Have a question about this project?

3 of 11 questions
  • Jessica Cossin
    on Jan 22, 2018

    Would this work on glass too?
    • Chelsea @ Making Manzanita
      on Jan 22, 2018

      I doubt it would work on glass Jessica, but I haven't tried it. I did, however, try it on metal and it did not work. I think it probably has something to do with not being absorbed, like it is into the wood.
  • Vivtaylor06
    on Jan 29, 2018

    What is mod podge?
    • Dor27637302
      on Oct 18, 2018

      its an overpriced, overhyped product that can be made cheaply at home. 1 cup of PVA glue to one third cup tap water. Pour into jar, shake well before use. That's it!!

  • Vivtaylor06
    on Apr 17, 2018

    What is mod podge? I dont think that we have it in the uk!

    • Dor27637302
      on Oct 18, 2018

      Its an overpriced product which can be made cheaply at home. I cup of PVA glue and one third of a cup of tap water. Put it in a jar and shake thoroughly before use. That's it!!

Join the conversation

3 of 19 comments
  • CrazyClock
    on Apr 22, 2019

    I like the look of that smaller thinner font. It looks great!

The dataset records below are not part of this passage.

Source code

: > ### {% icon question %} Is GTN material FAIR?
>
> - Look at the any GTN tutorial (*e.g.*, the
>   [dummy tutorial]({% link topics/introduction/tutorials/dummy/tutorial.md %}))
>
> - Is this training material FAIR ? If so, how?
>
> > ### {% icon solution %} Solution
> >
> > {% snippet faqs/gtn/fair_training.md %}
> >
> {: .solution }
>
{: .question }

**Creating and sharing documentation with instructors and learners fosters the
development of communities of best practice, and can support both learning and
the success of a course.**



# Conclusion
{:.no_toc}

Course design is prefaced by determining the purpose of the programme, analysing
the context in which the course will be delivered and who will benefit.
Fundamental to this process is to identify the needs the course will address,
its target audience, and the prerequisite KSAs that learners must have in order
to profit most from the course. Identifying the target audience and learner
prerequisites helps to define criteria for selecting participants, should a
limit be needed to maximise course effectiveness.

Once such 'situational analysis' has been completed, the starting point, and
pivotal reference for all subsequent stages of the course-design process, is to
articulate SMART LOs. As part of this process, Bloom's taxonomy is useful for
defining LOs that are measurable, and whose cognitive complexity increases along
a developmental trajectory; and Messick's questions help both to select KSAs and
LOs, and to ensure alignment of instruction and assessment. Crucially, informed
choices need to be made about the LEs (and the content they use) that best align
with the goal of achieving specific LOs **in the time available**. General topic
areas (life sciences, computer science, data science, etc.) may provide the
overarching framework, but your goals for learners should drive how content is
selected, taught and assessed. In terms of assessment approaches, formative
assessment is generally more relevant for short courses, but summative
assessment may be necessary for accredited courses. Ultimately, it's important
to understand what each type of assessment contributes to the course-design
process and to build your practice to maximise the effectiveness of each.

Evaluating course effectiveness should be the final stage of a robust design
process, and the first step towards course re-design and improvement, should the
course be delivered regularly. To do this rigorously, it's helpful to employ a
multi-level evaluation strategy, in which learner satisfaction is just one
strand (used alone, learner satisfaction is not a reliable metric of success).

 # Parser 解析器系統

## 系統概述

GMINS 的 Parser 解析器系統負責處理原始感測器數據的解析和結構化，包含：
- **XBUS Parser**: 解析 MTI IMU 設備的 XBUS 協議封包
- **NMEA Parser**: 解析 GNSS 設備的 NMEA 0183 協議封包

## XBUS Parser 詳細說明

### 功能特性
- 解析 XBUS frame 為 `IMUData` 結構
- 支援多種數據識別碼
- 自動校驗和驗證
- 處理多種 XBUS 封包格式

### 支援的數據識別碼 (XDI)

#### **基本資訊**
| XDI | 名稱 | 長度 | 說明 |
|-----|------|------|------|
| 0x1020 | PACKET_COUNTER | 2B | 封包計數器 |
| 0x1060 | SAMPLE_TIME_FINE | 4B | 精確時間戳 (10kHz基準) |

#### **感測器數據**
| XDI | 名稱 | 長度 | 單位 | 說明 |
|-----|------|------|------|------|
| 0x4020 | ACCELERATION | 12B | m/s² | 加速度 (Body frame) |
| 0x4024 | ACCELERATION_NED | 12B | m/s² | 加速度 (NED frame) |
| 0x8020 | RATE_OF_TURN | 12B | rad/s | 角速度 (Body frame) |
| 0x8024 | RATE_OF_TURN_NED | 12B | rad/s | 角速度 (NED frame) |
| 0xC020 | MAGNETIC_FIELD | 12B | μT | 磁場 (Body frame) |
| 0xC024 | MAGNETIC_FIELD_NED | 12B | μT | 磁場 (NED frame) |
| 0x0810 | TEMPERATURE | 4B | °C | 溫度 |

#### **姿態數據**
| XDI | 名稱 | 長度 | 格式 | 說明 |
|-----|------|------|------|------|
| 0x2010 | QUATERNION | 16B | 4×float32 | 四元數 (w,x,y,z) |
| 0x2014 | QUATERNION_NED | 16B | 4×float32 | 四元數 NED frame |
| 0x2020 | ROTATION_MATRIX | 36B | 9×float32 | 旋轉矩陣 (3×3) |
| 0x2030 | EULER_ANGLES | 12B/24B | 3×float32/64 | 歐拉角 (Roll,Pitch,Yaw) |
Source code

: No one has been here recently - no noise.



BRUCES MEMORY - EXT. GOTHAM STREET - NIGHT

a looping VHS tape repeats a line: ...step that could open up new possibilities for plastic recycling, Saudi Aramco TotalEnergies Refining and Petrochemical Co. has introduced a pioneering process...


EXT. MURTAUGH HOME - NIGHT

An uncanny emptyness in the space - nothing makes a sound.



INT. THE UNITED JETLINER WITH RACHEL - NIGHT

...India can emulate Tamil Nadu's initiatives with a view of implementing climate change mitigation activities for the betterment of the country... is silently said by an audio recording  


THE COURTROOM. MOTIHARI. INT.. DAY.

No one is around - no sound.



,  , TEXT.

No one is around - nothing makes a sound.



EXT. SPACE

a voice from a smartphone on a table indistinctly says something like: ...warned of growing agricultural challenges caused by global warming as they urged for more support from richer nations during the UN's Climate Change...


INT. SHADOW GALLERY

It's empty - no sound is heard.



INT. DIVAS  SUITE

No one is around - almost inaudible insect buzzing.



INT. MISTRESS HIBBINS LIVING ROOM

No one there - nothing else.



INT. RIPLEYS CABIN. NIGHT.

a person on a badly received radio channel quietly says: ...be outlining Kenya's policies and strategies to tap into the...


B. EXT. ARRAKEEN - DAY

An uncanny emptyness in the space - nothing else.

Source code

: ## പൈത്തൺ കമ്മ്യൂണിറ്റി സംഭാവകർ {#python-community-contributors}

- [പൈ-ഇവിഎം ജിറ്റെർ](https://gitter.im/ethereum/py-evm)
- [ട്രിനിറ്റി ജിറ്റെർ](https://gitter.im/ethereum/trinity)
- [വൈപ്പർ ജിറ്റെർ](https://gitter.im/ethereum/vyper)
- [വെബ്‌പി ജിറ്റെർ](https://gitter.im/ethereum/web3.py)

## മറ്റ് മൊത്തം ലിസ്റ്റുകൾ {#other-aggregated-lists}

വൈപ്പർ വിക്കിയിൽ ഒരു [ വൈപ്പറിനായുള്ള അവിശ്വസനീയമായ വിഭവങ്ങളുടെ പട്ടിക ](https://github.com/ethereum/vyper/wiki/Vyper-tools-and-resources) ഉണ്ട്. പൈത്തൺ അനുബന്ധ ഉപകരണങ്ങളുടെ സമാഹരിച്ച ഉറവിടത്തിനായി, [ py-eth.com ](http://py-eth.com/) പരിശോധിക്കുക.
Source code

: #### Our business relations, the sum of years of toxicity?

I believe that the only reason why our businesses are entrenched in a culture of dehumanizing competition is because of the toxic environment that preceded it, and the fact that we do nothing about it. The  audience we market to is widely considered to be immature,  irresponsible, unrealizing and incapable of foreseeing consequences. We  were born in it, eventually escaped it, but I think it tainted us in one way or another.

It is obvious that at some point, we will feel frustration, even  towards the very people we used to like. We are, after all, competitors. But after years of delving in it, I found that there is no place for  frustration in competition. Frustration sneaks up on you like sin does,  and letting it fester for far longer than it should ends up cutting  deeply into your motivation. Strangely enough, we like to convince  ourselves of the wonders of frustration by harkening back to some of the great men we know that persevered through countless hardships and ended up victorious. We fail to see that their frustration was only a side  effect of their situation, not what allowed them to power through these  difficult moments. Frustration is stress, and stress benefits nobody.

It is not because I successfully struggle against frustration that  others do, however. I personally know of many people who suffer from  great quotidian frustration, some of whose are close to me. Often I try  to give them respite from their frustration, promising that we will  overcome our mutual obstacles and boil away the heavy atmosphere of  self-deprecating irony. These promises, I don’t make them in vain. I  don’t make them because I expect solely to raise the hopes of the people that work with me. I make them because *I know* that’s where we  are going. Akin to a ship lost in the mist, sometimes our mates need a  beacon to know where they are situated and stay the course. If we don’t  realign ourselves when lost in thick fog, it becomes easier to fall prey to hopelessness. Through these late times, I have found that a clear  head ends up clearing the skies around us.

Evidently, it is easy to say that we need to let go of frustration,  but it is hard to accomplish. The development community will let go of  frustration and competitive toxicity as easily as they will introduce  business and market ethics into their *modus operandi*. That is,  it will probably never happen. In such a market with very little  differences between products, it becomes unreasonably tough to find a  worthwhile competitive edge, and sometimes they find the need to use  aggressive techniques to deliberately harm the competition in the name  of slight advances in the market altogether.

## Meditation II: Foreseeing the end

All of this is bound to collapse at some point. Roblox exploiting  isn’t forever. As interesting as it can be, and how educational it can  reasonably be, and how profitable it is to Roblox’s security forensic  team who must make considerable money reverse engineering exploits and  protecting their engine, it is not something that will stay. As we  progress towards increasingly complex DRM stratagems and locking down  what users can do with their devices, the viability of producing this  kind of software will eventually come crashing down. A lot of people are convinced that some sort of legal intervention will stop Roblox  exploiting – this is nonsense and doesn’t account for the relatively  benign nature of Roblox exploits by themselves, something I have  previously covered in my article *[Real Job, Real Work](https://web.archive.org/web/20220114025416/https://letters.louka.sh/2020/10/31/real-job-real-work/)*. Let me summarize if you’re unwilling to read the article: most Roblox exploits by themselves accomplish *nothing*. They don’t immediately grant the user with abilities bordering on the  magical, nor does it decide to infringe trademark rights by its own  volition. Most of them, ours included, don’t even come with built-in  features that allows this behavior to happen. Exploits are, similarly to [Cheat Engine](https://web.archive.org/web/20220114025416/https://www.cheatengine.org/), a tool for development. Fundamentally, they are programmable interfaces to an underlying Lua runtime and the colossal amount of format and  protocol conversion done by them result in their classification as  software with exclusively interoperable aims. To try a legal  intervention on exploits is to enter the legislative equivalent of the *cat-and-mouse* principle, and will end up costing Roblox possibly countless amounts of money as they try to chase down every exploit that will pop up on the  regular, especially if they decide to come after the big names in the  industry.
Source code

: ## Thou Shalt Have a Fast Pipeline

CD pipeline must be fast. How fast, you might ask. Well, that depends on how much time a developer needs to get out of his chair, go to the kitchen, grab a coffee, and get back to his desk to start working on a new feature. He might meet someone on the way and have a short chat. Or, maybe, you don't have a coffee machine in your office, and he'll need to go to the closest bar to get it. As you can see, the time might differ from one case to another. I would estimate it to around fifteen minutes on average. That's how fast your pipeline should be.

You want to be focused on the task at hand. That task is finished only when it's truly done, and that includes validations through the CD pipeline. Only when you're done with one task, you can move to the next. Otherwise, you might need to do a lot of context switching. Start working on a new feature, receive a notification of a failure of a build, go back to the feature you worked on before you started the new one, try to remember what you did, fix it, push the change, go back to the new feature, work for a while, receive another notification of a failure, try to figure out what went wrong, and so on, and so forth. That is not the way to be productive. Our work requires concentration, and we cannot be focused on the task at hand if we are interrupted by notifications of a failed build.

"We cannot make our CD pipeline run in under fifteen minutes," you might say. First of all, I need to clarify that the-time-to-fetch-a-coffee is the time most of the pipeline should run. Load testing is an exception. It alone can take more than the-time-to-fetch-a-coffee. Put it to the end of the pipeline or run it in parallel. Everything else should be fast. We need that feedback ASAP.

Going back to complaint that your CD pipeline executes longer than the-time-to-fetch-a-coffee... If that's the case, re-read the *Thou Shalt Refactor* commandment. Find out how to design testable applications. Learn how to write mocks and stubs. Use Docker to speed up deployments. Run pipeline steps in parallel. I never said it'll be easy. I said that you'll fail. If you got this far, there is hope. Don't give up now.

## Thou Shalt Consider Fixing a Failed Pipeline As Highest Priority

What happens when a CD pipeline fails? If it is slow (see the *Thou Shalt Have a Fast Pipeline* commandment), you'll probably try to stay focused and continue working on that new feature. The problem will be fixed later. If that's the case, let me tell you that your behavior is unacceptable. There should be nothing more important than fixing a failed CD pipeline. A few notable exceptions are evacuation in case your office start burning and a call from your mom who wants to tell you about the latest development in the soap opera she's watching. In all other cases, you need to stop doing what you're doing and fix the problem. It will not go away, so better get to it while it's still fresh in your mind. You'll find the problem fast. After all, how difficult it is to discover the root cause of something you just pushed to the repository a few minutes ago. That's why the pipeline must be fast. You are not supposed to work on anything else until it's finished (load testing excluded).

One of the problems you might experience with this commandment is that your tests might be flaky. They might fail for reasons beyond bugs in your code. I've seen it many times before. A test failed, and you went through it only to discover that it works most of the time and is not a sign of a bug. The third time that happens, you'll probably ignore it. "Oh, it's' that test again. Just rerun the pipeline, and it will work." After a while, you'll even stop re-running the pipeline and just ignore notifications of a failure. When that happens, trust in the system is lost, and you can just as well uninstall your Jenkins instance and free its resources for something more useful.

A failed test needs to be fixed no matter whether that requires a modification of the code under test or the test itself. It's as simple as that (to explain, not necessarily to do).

    Traditionally, the tip (not 'hack') is to pounce the paint in an up-and-down motion rather than use the sweeping motion. Up and down puts the paint exactly where it belongs: inside the stencil. When brushed on sideways (like painting anything else) the paint will be pushed below the edges of the stencil.

    No need for an extra step, time and expense of using Mod Podge or any other product.

  • Wynonia
    on Jan 23, 2020

    I am not sure I understand. Are you covering the whole opening in the stencil and laping over the contact paper?